__DESCRIPTION OF THE TASK__. What is needed is an exact copy of the lines in the listing below, from the one with "Table 1. Description" up to and including the one with "Figure 9. Integrated smart-home architecture.", with no other lines.

__DATA FOR THE TASK__.
┌────────
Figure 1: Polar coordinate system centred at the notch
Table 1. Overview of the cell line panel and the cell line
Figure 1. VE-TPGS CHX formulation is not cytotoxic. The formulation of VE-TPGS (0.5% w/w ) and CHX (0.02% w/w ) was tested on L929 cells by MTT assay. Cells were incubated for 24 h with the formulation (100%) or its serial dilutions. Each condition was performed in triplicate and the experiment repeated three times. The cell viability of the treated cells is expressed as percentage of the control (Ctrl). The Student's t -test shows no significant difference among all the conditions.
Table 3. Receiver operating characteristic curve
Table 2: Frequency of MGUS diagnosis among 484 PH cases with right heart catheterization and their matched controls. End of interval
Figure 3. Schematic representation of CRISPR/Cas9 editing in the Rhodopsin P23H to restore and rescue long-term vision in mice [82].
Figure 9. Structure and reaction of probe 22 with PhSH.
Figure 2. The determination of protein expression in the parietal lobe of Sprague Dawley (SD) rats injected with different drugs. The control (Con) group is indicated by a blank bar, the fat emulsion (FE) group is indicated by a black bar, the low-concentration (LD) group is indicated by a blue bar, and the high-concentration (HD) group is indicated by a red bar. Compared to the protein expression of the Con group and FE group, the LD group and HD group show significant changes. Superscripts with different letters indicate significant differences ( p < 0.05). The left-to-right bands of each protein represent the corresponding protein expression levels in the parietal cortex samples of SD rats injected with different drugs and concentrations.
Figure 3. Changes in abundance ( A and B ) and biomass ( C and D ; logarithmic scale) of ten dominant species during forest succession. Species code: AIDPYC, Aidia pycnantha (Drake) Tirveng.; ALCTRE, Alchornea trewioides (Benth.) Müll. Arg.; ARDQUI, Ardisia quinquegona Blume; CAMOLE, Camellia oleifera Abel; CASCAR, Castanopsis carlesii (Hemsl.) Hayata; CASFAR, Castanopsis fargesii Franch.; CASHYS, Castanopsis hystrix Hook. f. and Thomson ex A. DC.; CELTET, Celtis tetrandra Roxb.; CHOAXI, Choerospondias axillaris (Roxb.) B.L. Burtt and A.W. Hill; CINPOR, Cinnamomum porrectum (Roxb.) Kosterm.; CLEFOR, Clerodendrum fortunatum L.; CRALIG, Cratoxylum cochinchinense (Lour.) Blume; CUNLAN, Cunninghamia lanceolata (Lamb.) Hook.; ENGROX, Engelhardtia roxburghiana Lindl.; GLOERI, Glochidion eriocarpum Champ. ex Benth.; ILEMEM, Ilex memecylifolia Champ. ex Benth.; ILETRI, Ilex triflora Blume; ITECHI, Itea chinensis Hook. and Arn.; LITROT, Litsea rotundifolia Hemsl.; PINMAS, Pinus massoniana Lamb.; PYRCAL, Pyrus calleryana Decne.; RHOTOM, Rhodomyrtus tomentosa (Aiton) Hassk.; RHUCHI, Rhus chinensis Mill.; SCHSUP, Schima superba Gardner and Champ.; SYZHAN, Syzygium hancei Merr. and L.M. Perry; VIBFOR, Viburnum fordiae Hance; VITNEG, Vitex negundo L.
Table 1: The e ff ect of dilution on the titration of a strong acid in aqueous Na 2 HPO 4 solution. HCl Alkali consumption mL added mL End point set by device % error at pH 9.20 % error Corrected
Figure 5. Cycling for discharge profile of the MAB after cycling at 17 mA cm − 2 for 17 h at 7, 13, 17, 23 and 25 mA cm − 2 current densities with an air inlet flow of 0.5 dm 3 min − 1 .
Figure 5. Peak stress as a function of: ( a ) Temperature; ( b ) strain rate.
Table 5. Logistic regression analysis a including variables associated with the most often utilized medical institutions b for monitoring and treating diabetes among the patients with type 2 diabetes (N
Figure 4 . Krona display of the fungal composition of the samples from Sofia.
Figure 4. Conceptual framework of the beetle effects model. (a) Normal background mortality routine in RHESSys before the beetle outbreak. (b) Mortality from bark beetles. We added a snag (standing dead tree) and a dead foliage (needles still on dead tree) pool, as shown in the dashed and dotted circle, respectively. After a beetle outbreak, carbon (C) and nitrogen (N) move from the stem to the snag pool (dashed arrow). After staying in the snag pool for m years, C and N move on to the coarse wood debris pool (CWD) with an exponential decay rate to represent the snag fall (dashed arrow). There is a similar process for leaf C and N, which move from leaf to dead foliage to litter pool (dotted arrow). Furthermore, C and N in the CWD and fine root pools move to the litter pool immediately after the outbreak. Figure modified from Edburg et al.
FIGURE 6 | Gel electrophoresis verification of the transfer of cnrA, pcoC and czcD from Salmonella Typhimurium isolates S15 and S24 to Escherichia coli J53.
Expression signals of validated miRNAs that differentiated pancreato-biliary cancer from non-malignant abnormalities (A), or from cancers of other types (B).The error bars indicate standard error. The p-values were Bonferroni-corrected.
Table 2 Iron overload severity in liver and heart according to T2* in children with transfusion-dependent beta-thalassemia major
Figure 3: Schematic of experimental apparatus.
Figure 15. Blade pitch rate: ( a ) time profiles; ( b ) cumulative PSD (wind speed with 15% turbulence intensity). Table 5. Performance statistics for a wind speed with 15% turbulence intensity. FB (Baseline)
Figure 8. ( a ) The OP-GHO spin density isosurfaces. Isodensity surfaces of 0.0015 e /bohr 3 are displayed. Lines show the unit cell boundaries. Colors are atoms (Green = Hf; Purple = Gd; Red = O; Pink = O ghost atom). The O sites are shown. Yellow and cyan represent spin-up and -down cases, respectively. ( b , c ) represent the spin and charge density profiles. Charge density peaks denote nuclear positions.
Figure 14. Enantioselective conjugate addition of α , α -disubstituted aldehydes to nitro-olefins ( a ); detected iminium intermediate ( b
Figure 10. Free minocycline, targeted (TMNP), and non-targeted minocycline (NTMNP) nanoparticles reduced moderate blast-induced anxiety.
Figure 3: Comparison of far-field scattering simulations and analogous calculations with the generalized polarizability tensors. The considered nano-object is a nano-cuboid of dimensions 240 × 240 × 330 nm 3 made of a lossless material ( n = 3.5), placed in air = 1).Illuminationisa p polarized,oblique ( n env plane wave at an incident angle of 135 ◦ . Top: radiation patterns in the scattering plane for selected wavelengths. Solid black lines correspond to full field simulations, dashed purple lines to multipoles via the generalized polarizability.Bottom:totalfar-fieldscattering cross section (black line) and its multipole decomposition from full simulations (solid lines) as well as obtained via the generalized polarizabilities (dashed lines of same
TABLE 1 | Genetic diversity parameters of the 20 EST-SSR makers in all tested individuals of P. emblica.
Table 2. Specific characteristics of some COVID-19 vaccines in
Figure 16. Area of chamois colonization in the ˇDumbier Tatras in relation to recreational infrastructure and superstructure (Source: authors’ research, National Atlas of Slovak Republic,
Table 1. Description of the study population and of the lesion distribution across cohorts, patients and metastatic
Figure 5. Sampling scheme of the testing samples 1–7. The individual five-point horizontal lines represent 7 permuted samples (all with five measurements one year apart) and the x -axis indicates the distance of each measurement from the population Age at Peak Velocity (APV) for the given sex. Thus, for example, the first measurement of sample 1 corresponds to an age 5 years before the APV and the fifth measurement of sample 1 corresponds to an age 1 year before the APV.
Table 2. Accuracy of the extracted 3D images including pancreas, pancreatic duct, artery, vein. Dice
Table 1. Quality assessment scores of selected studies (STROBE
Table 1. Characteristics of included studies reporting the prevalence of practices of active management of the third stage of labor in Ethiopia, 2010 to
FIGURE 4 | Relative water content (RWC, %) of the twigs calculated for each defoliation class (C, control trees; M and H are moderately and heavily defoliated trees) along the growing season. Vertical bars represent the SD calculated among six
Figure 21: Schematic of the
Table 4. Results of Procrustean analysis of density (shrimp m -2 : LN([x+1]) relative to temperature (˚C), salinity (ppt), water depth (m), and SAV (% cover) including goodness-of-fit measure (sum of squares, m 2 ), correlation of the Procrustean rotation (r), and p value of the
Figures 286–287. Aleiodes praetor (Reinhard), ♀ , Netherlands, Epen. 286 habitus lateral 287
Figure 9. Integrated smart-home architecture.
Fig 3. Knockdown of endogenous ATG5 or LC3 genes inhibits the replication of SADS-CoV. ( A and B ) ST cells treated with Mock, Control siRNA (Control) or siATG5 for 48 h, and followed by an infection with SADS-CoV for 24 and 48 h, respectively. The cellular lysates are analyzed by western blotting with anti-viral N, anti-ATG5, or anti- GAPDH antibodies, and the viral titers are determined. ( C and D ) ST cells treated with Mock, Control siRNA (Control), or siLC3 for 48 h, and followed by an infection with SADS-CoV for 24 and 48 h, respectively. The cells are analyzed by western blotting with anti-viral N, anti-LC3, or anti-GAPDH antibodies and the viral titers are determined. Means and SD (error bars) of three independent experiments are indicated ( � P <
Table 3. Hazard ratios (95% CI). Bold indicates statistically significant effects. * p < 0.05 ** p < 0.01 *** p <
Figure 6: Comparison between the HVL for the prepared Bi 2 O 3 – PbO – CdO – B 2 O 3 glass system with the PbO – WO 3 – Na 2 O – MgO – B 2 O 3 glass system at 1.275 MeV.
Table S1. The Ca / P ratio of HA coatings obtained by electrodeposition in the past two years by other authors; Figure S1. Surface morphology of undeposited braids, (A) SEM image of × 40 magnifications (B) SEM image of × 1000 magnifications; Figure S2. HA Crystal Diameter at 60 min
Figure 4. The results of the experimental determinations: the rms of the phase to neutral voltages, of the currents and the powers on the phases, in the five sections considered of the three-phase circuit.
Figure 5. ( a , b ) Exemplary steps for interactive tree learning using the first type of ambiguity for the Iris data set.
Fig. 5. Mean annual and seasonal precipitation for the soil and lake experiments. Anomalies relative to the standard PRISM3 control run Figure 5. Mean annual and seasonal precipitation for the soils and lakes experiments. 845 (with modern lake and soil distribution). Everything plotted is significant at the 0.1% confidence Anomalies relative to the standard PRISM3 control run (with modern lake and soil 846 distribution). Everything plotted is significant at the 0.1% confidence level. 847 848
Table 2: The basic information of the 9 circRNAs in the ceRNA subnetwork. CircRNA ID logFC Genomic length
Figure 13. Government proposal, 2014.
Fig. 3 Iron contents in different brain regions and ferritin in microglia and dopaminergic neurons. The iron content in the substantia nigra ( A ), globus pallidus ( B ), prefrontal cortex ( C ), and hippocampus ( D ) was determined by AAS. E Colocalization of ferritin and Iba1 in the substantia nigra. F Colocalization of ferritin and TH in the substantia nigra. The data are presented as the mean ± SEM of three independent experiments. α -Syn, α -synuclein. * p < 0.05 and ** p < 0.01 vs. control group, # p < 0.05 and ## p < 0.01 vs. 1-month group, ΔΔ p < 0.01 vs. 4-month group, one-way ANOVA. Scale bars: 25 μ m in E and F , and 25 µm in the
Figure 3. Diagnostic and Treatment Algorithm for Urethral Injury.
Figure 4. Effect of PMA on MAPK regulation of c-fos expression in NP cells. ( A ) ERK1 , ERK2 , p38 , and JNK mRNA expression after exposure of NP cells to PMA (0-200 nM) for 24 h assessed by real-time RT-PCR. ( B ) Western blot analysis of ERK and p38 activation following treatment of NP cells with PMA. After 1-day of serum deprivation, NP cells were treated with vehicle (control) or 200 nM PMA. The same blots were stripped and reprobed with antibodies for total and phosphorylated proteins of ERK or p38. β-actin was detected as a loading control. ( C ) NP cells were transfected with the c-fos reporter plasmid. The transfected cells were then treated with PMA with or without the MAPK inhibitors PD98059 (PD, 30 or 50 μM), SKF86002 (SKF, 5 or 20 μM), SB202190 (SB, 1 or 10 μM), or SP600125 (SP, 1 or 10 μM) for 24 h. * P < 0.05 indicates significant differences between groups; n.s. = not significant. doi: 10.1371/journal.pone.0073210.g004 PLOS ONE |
└────────
__TASK ANSWER__.
Table 1. Description of the study population and of the lesion distribution across cohorts, patients and metastatic
Figure 5. Sampling scheme of the testing samples 1–7. The individual five-point horizontal lines represent 7 permuted samples (all with five measurements one year apart) and the x -axis indicates the distance of each measurement from the population Age at Peak Velocity (APV) for the given sex. Thus, for example, the first measurement of sample 1 corresponds to an age 5 years before the APV and the fifth measurement of sample 1 corresponds to an age 1 year before the APV.
Table 2. Accuracy of the extracted 3D images including pancreas, pancreatic duct, artery, vein. Dice
Table 1. Quality assessment scores of selected studies (STROBE
Table 1. Characteristics of included studies reporting the prevalence of practices of active management of the third stage of labor in Ethiopia, 2010 to
FIGURE 4 | Relative water content (RWC, %) of the twigs calculated for each defoliation class (C, control trees; M and H are moderately and heavily defoliated trees) along the growing season. Vertical bars represent the SD calculated among six
Figure 21: Schematic of the
Table 4. Results of Procrustean analysis of density (shrimp m -2 : LN([x+1]) relative to temperature (˚C), salinity (ppt), water depth (m), and SAV (% cover) including goodness-of-fit measure (sum of squares, m 2 ), correlation of the Procrustean rotation (r), and p value of the
Figures 286–287. Aleiodes praetor (Reinhard), ♀ , Netherlands, Epen. 286 habitus lateral 287
Figure 9. Integrated smart-home architecture.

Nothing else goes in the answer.